## TASK SET
1. In the passage on naming conventions, rewrite the part that begins at the words "What Do Naming" and stops after "by a naming convention.", replacing "Table 1" with "Table A".
2. Answer these questions from the passage on naming conventions:
(a) What does the word AIMS summarize?
(b) What kind of tool does the passage recommend for applying a naming convention to an established code base?
(c) What is the code attached to an object called?
3. Extend the passage on naming conventions, picking up after its final sentence.

## PROVIDED PASSAGE
########

One word, AIMS, nicely summarizes what naming conventions are not.
  • Absolute: Naming conventions are recommendations to guide you, not rules to slavishly follow.
  • Inflexible: It is appropriate from time to time to deviate from a naming convention. For example, while I advocate designating function arguments with a prefix, a  public interface that is distributed only in binary form should almost certainly dispense with them.
  • Mechanical Applying a naming convention should almost never be done mechanically. This goes double for retroactive application to an established code base. If you choose to do so, use a proper refactoring tool, such as those built into Visual Studio. Resist with all your strength the temptation to use the Find and Replace feature of your text editor, which cannot distinguish symbol names that should be changed from comments that use the same text in ordinary words that may be better left unchanged.
  • Scheme: Naming conventions and a naming scheme are symbiotic pairs; they work together to produce a consistent set of names for the objects that store, transport, and transform your data.

What Do Naming Conventions Encode

A naming convention encodes attributes of a variable that affect how code interacts with it, so that you can focus on the work to be done, without constantly referring to the variable definitions. Table 1 (below) gives examples of the attributes typically encoded into a naming convention, accompanied by a brief explanation of how each affects the code.
Table 1 gives examples of attributes commonly encoded by a naming convention.
Basic Type The most important single bit of information you need to know about a variable is its type, which determines what operations may legally refer to it, other types to which it is functionally equivalent, and the types into which it can be transformed (cast). If the type is an object, it identifies the code, called methods, that is attached to it, that enable the variable to “do” things.

########

## INFORMATION SHOWN
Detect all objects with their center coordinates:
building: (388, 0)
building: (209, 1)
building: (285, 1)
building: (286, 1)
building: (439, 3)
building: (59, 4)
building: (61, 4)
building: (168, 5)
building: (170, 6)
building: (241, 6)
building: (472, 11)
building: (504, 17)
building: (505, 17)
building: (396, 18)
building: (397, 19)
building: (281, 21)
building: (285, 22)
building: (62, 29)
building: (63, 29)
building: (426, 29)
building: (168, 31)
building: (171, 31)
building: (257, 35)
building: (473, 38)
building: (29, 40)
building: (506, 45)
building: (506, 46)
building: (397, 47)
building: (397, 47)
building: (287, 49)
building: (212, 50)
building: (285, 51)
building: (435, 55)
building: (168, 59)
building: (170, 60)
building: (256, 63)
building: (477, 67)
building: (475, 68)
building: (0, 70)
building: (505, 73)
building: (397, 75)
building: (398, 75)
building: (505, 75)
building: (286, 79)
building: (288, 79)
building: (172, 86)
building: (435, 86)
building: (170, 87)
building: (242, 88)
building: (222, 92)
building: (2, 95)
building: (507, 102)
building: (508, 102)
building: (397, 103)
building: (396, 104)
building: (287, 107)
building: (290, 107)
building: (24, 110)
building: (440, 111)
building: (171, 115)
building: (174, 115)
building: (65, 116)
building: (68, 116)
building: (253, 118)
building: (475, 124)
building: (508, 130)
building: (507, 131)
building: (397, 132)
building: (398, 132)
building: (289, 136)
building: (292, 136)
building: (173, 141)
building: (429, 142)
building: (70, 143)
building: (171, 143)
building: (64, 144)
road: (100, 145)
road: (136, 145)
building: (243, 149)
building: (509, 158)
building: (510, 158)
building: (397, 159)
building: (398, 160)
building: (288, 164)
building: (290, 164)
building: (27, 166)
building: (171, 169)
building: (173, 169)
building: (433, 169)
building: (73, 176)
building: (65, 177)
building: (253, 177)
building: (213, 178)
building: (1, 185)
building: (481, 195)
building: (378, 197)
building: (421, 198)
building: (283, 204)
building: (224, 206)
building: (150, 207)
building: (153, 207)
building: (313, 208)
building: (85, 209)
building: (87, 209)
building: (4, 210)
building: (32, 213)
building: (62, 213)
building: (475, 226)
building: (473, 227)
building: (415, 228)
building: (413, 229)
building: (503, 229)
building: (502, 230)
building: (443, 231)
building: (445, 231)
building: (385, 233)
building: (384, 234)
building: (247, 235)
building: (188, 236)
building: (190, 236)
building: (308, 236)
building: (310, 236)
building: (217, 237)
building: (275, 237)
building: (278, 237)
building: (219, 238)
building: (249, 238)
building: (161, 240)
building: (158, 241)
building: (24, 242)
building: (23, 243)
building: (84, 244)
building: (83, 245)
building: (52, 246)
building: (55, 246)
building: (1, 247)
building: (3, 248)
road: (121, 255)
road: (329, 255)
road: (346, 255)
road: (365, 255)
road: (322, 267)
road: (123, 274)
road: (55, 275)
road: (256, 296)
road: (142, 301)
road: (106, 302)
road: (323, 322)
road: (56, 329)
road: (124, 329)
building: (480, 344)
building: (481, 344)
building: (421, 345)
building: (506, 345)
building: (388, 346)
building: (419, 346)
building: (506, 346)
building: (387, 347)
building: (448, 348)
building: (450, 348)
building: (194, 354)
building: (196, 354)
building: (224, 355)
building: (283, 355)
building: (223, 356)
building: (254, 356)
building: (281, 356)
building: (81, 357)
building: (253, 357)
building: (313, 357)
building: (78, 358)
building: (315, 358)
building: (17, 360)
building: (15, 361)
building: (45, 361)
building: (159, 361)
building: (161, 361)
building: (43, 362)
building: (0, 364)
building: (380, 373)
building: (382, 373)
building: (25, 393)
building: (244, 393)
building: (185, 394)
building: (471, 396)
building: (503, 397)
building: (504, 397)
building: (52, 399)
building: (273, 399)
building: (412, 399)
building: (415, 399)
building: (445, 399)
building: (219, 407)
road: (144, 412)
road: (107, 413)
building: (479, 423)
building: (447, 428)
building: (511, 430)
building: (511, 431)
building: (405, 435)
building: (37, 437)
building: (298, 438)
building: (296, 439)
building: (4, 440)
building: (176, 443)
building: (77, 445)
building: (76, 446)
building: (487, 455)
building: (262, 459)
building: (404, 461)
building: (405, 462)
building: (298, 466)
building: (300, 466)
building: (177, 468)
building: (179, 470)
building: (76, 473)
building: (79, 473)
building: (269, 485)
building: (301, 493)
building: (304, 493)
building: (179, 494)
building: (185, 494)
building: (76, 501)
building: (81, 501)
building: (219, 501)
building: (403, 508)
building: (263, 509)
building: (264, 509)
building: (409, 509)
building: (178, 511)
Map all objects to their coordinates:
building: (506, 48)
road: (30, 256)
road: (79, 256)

########

## THE RESULTS
1.
What Do Naming Conventions Encode

A naming convention encodes attributes of a variable that affect how code interacts with it, so that you can focus on the work to be done, without constantly referring to the variable definitions. Table A (below) gives examples of the attributes typically encoded into a naming convention, accompanied by a brief explanation of how each affects the code.
Table A gives examples of attributes commonly encoded by a naming convention.

2.
(a) What naming conventions are not.
(b) A proper refactoring tool, such as those built into Visual Studio.
(c) Methods.

3.
Early programming languages, such as FORTRAN and the original versions of BASIC, appended a special character to a name for this purpose. That worked well when there were only a handful of variable types, but it is insufficient for modern applications that employ dozens of types. Even FORTRAN IV had begun to outgrow the limited set of suffixes when it added double precision and complex numbers to its list of basic types.
Number In this context, number has a slightly different meaning than it does in the grammar of spoken languages. Number differentiates singular from plural, but it goes a tad further. While English, and most other spoken languages, stop at differentiating one versus many, programming needs a more fine grained differentiation of the notion of plural (many) things.
  • Arrays: An array of things has upper and lower bounds and a count, usually calld its size or length. Individual members, called elements, have a subscript that uniquely identifies it.
    • Arrays have a fixed size, though most programming languages support enlarging an array by increasing its upper bound.
    • New items can be inserted into an array at any position, and in any order.
    • The elements of an array are usually enumerated by incrementing or decrementing the subscript until a bound is reached.
  • Collections: A collection is a more loosely organized group of like objects. The essential difference between an array of objects and a collection of them is that collections are dynamic; a collection grows as needed to accommodate new items being added to it, although it may have an initial capacity, which the machine treats as an estimate of how many items you expect to put into it.
    • While a collection may have memory reserved for it based on an estimate of its ultimate size, the estimate is optional, since, by default, new items are appended to the end.
    • The usual method of adding items to a collection is its Add or Append method, although some collections permit items to be inserted into the middle. New items added by the default method go at the end of the list.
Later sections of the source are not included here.